Mr. Steve
R. Karsjen
111 TASF
Ames Laboratory
Iowa State University
Ames, IA 50011
Phone: 515-294-1856
Fax: 515-294-3226
E-mail: karsjen@ameslab.gov
Number of Human Subjects projects reported: 2
"Single Molecule DNA Assay and Immunoassay"
Principal Investigator: Dr. Edward S. Yeung, Ames Laboratory
Project started in: 1998
Funding for Human Subjects Research:
This project does not involve the use of multiple protocols/subprojects.
Institutional Review Board (IRB) Review:
Type of Review: Full Board
Approving Institution: Iowa State University
Most recent approval: 06/15/00
Number of human subjects who participated in this project/protocol/subproject in the last reporting period: 9
Reporting period for number of human subjects:
Fiscal Year 2000 (10/1/99-9/30/2000)
Type(s) of Human Subjects Involvement:
We will develop novel imaging technologies for real-time comprehensive analysis of molecular alterations in cells and tissues appropriate for automation and adaptation to high-throughput applications. With these techniques it should eventually be possible to perform simultaneous analysis of the entire contents of individual biological cells with a sensitivity and selectivity sufficient to determine the presence or absence of a single copy of a targeted analyte (e.g. DNA region, RNA region, protein), and to do so at relatively low cost. Since minimal manipulation is involved, it should be possible to screen large numbers of cells in a short time to facilitate practical applications. The general scheme is based on novel concepts for single-cell and single-molecule detection and characterization recently demonstrated in our laboratory. We are therefore in a unique position to respond to this particular RFA. Four distinct but interrelated goals are identified: (1) development of a diffusion-based single-molecule detection system which permits rapid and highly confident detection of hybridization to a DNA probe or binding to an antibody in the presence of a large excess of unhybridized probe molecules or free anti-bodies, respectively. This will lead to single-event homogeneous assays of molecular alterations of DNA and proteins, respectively, in biological tissues; (2) development of a microscale single-molecule electrophoresis system for the rapid detection and identification of specific targets in the presence of a large excess of similar species. This will extend single-molecule homogeneous assays to small molecules relevant to molecular profiling. It may even be possible to detect directly targeted species in biological tissues without introducing additional probes; (3) development of high-speed high-throughput cell screening protocols based on the above concepts and specialized data treatment software for rapid "on-line" analysis of the images with an emphasis on confidence in target recognition and reduction in post-imaging data work-up; (4) demonstration of actual analysis of human cells and tissue samples, with out-side collaboration, to evaluate and to validate the technology developed, and to further optimize the performance regarding speed, ruggedness and accuracy. Initially, we plan to target one model virus and one known region of a DNA.

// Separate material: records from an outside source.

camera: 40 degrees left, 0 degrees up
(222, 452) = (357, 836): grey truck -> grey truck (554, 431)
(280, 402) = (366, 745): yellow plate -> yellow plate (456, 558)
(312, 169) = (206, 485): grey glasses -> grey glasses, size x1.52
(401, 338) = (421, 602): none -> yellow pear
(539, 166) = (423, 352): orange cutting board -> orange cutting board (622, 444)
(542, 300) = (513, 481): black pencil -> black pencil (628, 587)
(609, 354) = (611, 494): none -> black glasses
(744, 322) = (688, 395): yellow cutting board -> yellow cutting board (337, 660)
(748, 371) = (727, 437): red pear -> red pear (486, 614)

Only human tissues (blood, cheek cells, and commercial human cell lines) will be used. No individuals will be identified with the samples.
"High-Speed High-Throughput Mutation Detection"

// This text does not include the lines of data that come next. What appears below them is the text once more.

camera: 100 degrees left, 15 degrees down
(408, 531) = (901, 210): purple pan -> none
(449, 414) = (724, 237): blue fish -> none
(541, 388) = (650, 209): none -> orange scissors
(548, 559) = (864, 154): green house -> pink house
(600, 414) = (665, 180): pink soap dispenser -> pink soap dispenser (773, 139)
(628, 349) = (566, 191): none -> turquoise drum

Principal Investigator: Dr. Edward S. Yeung, Ames Laboratory
Project started in: 1999
Funding for Human Subjects Research:
This project does not involve the use of multiple protocols/subprojects.
Institutional Review Board (IRB) Review:
Type of Review: Full Board
Approving Institution: Iowa State University
Most recent approval: 06/15/00
Number of human subjects who participated in this project/protocol/subproject in the last reporting period: 9
Reporting period for number of human subjects:
Fiscal Year 2000 (10/1/99-9/30/2000)
Type(s) of Human Subjects Involvement:
Single-nucleotide polymorphism (SNP) detection has been the focus of much attention recently. Although many methods have been reported, low-cost, high-throughput and high-detection-rate methods are still in demand. We present a fast and reliable mutation detection scheme based on temperature-gradient capillary electrophoresis. A large temperature gradient (10 °C) was applied with a precision of 0.02 °C and a temperature ramp of 0.7 °C/min. Multiple unlabeled samples from PCR reaction were injected and analyzed. Ethidium bromide was used as the intercalating dye for laser-induced fluorescence detection. Mutations can be recognized by comparing the electrophoretic patterns of the heteroduplex with that of a homoduplex reference without prior knowledge of the exact type of mutation present. This scheme is demonstrated in 96-capillary array electrophoresis for screening single-point polymorphism in large numbers of samples prior to full sequencing of only the positive samples to identify the nature of the mutation.
Only human tissues (blood, cheek cells, and commercial human cell lines) will be used. No individuals will be identified with the samples.